# Exercise text:

Segment Open

Saturday, January 12, 2019

Re: Logging debug & error messages to file

Hi,


That way you don't have to deal with rotating log files (not sure if 

djangos file logger handles that though) and permission problems.


There is no "Django logger". Django uses the Python native logging module. This module defines several handler types, including the RotatingFileHandler one, which takes care of rotating logs files automatically on systems which don't support this out of the box (Windows for instance). Have a look at https://docs.python.org/3.7/library/logging.handlers.html#rotatingfilehandler for detail.


However, if your application is supposed to be deployed and executed on *nix servers, just log to standard files (or to stdout/stderr and redirect them to a log file) and add the involved log files in the logrotate configuration (see https://linux.die.net/man/8/logrotate). logrotate takes care of a lot of things, such as :

  • rotating files
  • purging oldest ones
  • compress oldest ones
All these actions can be freely configured based on your retention policy for logs.


logrotate is rock solid and at the heart of *nix since ages.

Segment Closed

(Stored dataset items)
Segment Open

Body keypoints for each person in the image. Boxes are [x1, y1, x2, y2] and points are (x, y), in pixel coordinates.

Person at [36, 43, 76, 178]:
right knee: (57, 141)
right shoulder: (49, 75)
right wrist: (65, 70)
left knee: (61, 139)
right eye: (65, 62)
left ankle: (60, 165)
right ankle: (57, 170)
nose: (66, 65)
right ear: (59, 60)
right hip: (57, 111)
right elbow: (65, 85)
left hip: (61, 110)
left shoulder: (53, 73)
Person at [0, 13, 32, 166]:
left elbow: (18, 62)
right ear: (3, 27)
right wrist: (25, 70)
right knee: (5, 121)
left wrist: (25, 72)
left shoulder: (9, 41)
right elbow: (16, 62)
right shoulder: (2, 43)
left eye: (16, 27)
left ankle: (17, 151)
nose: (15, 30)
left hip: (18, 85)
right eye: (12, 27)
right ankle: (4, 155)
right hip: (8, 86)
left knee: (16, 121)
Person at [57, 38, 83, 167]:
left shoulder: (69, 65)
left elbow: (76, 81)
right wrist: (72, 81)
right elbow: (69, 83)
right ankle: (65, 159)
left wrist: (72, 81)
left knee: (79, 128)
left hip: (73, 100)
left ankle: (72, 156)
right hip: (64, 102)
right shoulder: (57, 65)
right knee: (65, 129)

Segment Closed

# Complete the following:
• A. State whether each statement below agrees with the message on logging to file, answering yes or no and quoting the deciding words of the message. (i) Django provides its own dedicated logger, separate from Python's logging module. (ii) The RotatingFileHandler rotates log files automatically on systems that lack such support by default. (iii) Among its functions, logrotate can compress the oldest log files.
• B. Write the next part of the message on logging to file, continuing after its final sentence.

# Answers for this exercise:
• A.
(i) No: "There is no "Django logger". Django uses the Python native logging module."
(ii) Yes: "which takes care of rotating logs files automatically on systems which don't support this out of the box (Windows for instance)"
(iii) Yes: "compress oldest ones"

• B.
Best


Eric



From: django-users@googlegroups.com <django-users@googlegroups.com> on behalf of Kasper Laudrup <laudrup@stacktrace.dk>
Sent: Saturday, January 12, 2019 2:14:39 PM
To: django-users@googlegroups.com
Subject: Re: Logging debug & error messages to file
 
Hi Uri,

On 12/01/2019 11.34, אורי wrote:
> I'm trying to log debug & error messages to a file. But I receive this
> exception on the server:
>
> ValueError: Unable to configure handler 'file': [Errno 13] Permission
> denied: '/var/log/speedy_net_django.log'
>

The user running django does not have write access to '/var/log'. This
is a good thing. You could give the user running django write access to
'/var/log' or run django as another user, but I definitely wouldn't
recommend that.

> If I change the path to '/tmp/speedy_net_django.log' then it works.
>

That's because every user on the system has write access to '/tmp'.

> How do I configure the server to write messages
> to '/var/log/speedy_net_django.log'? We use Ubuntu and nginx.
>

You could create a directory under '/var/log', eg. '/var/log/speedy_net'
and give the user/group your running django as write access to that
directory and write your logs to '/var/log/speedy_net/django.log'.

> Our logging settings:
> https://github.com/speedy-net/speedy-net/blob/staging/speedy/core/settings/base.py
>
> By the way, are there friendlier ways to view logging messages than with
> text files?
>

Yes indeed. A much better solution would be to use the log system
already available on the system (eg. syslog or journald).

That way you don't have to deal with rotating log files (not sure if
djangos file logger handles that though) and permission problems.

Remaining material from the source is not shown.